PTSD, or Post Traumatic Stress Disorder, is sometimes called the signature medical issue of the post-9/11 wars. The impact on the mind of the horrors of war can leave PTSD sufferers with inescapable flashbacks to traumatic events, emotional numbness, sleeplessness, anger that is hard to control.

The group Military with PTSD has joined others in trying to raise awareness about what it calls “an unintended consequence of Fourth of July fireworks.”

My own awareness was raised during interviews with Bolhuis and others for my book, Home of the Brave, which is about a grassroots effort in the western Colorado town of Montrose to help military vets reintegrate into civilian life.

Weeks into his deployment in Afghanistan in 2008, Bolhuis was on the road with his unit. A 120-mm mortar exploded five feet from his truck. The concussive wave knocked Bolhuis out. Less than a month later, a 500-pound bomb exploded 40 feet from his truck. Again, Bolhuis was left temporarily unconscious.

Eventually, Bolhuis’s injuries forced him to retire at the age of 24 from the Marines, where he had hoped to make his career. As a civilian he continued to serve warriors, including a stint in Colorado helping to establish the Welcome Home Montrose project, now known as the Welcome Home Alliance for Veterans.

Bolhuis was diagnosed with PTSD and traumatic brain injury, or TBI. The advanced armor that soldiers wear and in which their vehicles are wrapped means they can survive onslaughts of bombs and bullets that would have killed fighters in earlier wars. But under attack, the most crucial organ is knocked against the skull and left bruised and battered. Civilians know the mildest form of TBI, a concussion, from playground and sports field accidents. More severe injuries can result in changes in personality and affect thinking and moods for long periods. The most severe TBI can result in death.

Imagine Bolhuis in his apartment in Montrose a few days after the Fourth in 2014. He’s taken the cocktail of drugs prescribed to treat his PTSD and TBI. Suddenly, he hears a knocking.

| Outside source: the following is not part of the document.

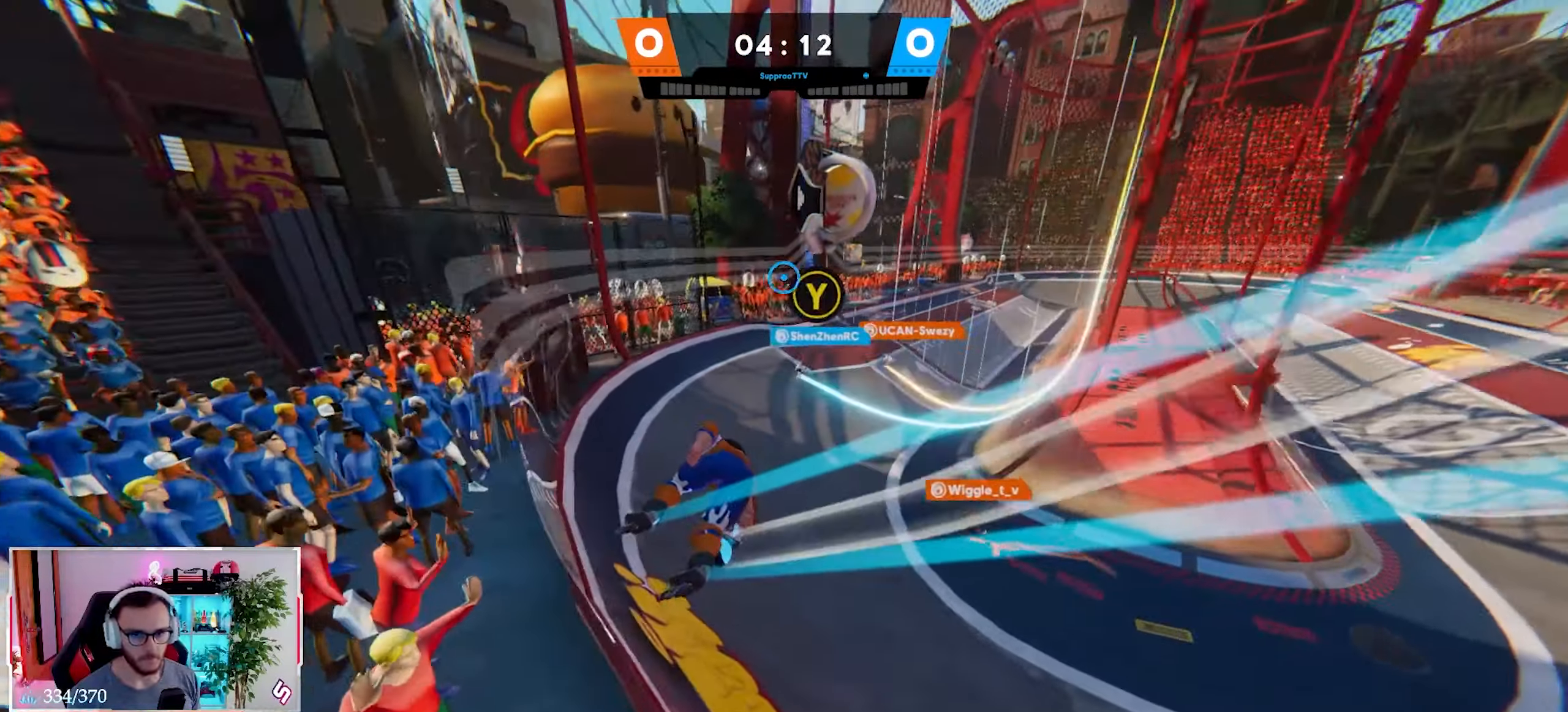
{"buttons": ["A"], "left_stick": "up-right", "right_stick": "center", "events": [[33, "left_stick", "up"], [250, "R2", "up"], [333, "right_stick", "center"], [383, "left_stick", "up-right"], [400, "A", "down"]]}
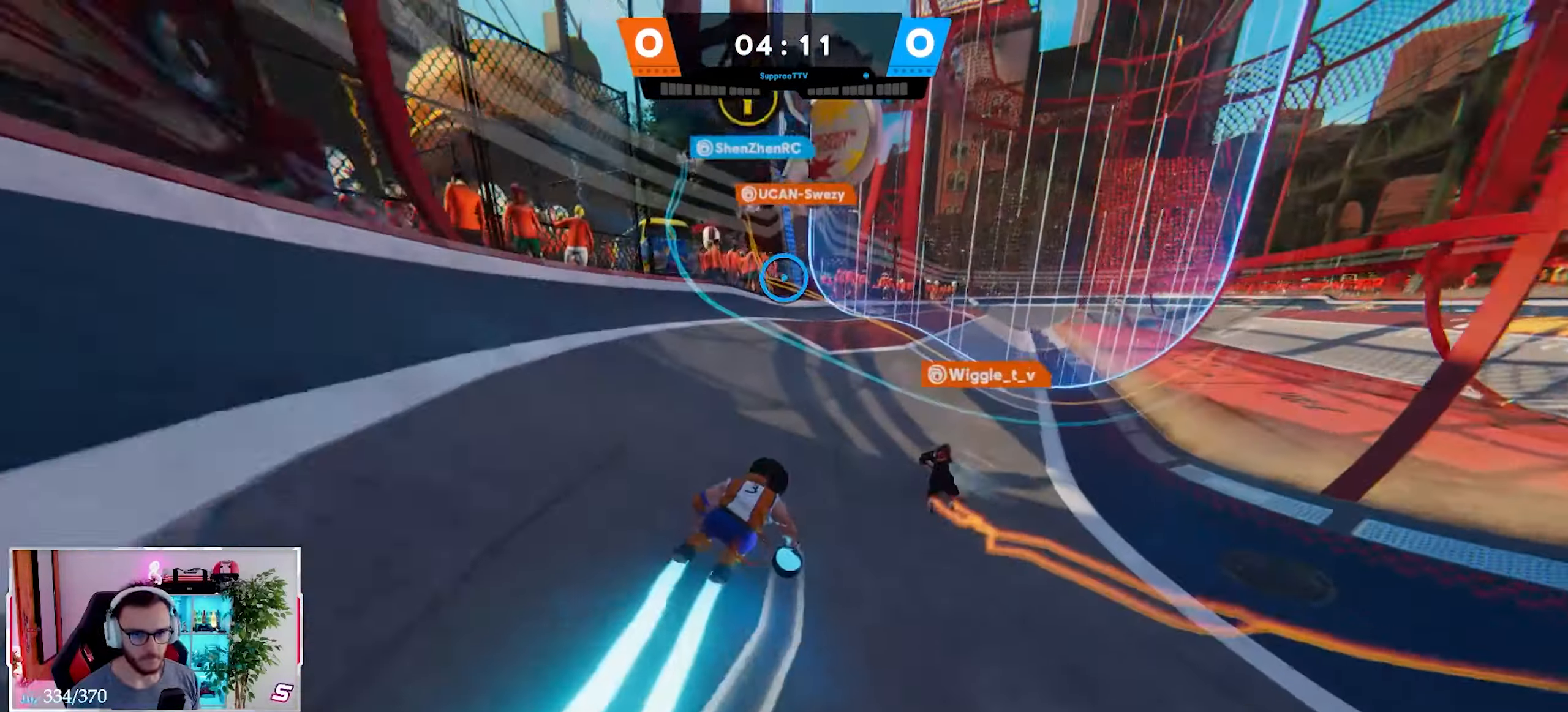
{"buttons": [], "left_stick": "up-right", "right_stick": "up-left", "events": [[150, "A", "up"], [200, "left_stick", "up"], [433, "left_stick", "up-right"], [500, "right_stick", "up-left"]]}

Bolhuis’s medications can make him feel loopy, and he was already unnerved by the fireworks show to which he’d been unwillingly treated earlier in the week. Like something out of Poe, the tapping on his door wouldn’t stop. The more the insistent, unknown caller rapped, the less inclined Bolhuis was to answer. He hunted for his shotgun. He set it within easy reach, but did not put shells in the chamber.

“Even under the most high anxiety situation I’ve been in since I’ve been back, I fell into the military training on weapon safety.”

Bolhuis called the police and gave them details as he might have briefed a fellow soldier supporting him on a battlefield. He told the dispatcher he had a gun, making it clear it was unloaded. He’d taken prescribed medication that was influencing perceptions already addled by brain injury, he added. He was a veteran, he summed up.

“I was keeping constant situational awareness to all parties involved. I wanted everybody to have as much information as possible.”

He stayed on the line as two officers set out in a police car and neared his home. By the time they arrived, the visitor, whoever he or she was, had disappeared. Bolhuis told the dispatcher he was leaving his gun inside and going out to meet the police.

He made another military-style report to the cops. If they were impressed by his calm, they didn’t show it with their reaction: they told Bolhuis they were taking him downtown.

He was arrested on suspicion of prohibited use of weapons and spent the rest of that night in jail. He had never been arrested before. He was mortified, an emotion that would linger long after he was released.

Bolhuis hired a lawyer. He prepared for his court hearing, not knowing what to expect and fearing the worst.

The case took three months to wend its way through the legal system. In the end, a judge weighed the facts. Yes, Bolhuis had violated statute. But he was the one who called the police and provided them with what evidence they had. The judge threw the case out, saying Bolhuis never should have been brought before him.

Bolhuis blames himself, not the police, for his night in jail and for the months on edge that followed. It is the cops’ job to enforce the law, and they often put their lives on the line doing it, he says.

He also says he wouldn’t mind if his fellow Americans laid off the fireworks in deference to their vets.